2. Intégrer des valeurs culturelles dans les contenus numériques : encourager la création de contenus en ligne mettant en avant nos valeurs, nos héros locaux, notre histoire, etc.
3. Intégrer une éducation numérique responsable : introduire des programmes scolaires qui enseignent une utilisation responsable des réseaux sociaux et sensibiliser les jeunes à l’importance de la réputation numérique.
4. Promouvoir des modèles positifs issus de notre culture : mettre en lumière des personnalités africaines qui incarnent nos valeurs et qui ont réussi dans divers domaines. En adoptant ces approches, nous pouvons transformer les réseaux sociaux en alliés pour la préservation et la transmission de nos valeurs, assurant ainsi leur pérennité dans un monde en constante évolution.
Question subsidiaire : Avez-vous un lien avec « Maam Aminata » ou s’agit-il juste d’un personnage de fiction ?

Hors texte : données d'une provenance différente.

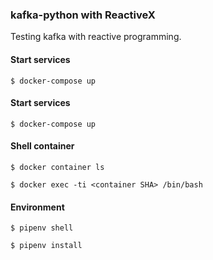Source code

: ### kafka-python with ReactiveX

Testing kafka with reactive programming.


#### Start services

`$ docker-compose up`


#### Start services

`$ docker-compose up`


#### Shell container

`$ docker container ls`

`$ docker exec -ti <container SHA> /bin/bash`


#### Environment

`$ pipenv shell`

`$ pipenv install`
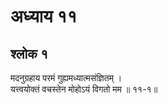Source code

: # अध्याय ११

## श्लोक १

मदनुग्रहाय परमं गुह्यमध्यात्मसंज्ञितम् ।<br>यत्त्वयोक्तं वचस्तेन मोहोऽयं विगतो मम ॥ ११-१॥<br><br>

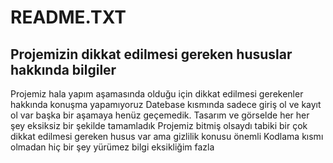 # README.TXT
## Projemizin dikkat edilmesi gereken hususlar hakkında bilgiler
Projemiz hala yapım aşamasında olduğu için dikkat edilmesi gerekenler hakkında konuşma yapamıyoruz 
Datebase kısmında sadece giriş ol ve kayıt ol var başka bir aşamaya henüz geçemedik.
Tasarım ve görselde her her şey eksiksiz bir şekilde tamamladık 
Projemiz bitmiş olsaydı tabiki bir
 çok dikkat edilmesi gereken husus var ama gizlilik konusu önemli 
Kodlama kısmı olmadan hiç bir şey yürümez bilgi eksikliğim fazla 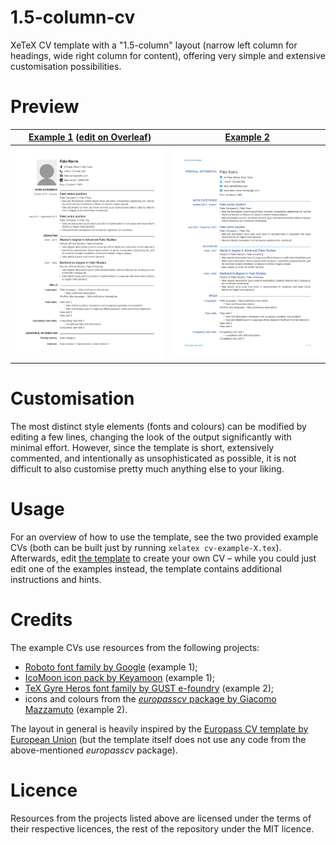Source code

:# 1.5-column-cv

XeTeX CV template with a "1.5-column" layout (narrow left column for headings,
wide right column for content), offering very simple and extensive customisation
possibilities.

# Preview

[Example 1](example-1/cv-example-1.pdf) ([edit on Overleaf](https://www.overleaf.com/latex/templates/1-dot-5-column-cv/rpcbqtrsgbxm)) | [Example 2](example-2/cv-example-2.pdf)
:------------------------------------------------------------------------------------------------------------------------------------:|:---------------------------------------:
![example-1](example-1/cv-example-1.png)                                                                                              | ![example-2](example-2/cv-example-2.png)

# Customisation

The most distinct style elements (fonts and colours) can be modified by editing
a few lines, changing the look of the output significantly with minimal effort.
However, since the template is short, extensively commented, and intentionally
as unsophisticated as possible, it is not difficult to also customise pretty
much anything else to your liking.

# Usage

For an overview of how to use the template, see the two provided example CVs
(both can be built just by running `xelatex cv-example-X.tex`). Afterwards, edit
[the template](cv-template.tex) to create your own CV – while you could just
edit one of the examples instead, the template contains additional instructions
and hints.

# Credits

The example CVs use resources from the following projects:
* [Roboto font family by Google](https://fonts.google.com/specimen/Roboto?selection.family=Roboto) (example 1);
* [IcoMoon icon pack by Keyamoon](https://icomoon.io/#icons-icomoon) (example 1);
* [TeX Gyre Heros font family by GUST e-foundry](https://www.fontsquirrel.com/fonts/tex-gyre-heros) (example 2);
* icons and colours from the [*europasscv* package by Giacomo Mazzamuto](https://www.ctan.org/tex-archive/macros/latex/contrib/europasscv) (example 2).

The layout in general is heavily inspired by the [Europass CV template by
European Union](http://europass.cedefop.europa.eu/documents/curriculum-vitae)
(but the template itself does not use any code from the above-mentioned
*europasscv* package).

# Licence

Resources from the projects listed above are licensed under the terms of their
respective licences, the rest of the repository under the MIT licence.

Maam Aminata est bien plus qu’un simple personnage : c’est un hommage à ma propre mère. Elle est l’incarnation des valeurs que je défends dans ce livre. Je lui souhaite longue vie dans la santé, la paix et la prospérité. À travers son histoire, je rends hommage à toutes ces mères africaines qui ont porté et transmis nos valeurs avec abnégation et amour. Nos mères sont les premières éducatrices, celles qui forgent les caractères et inculquent ces belles valeurs. Sans elles, notre héritage se perdrait. « Linguère Rokhaya – Le Sago, un super pouvoir » est un cadeau pour les jeunes, une ressource pour les parents et un espoir pour l’avenir.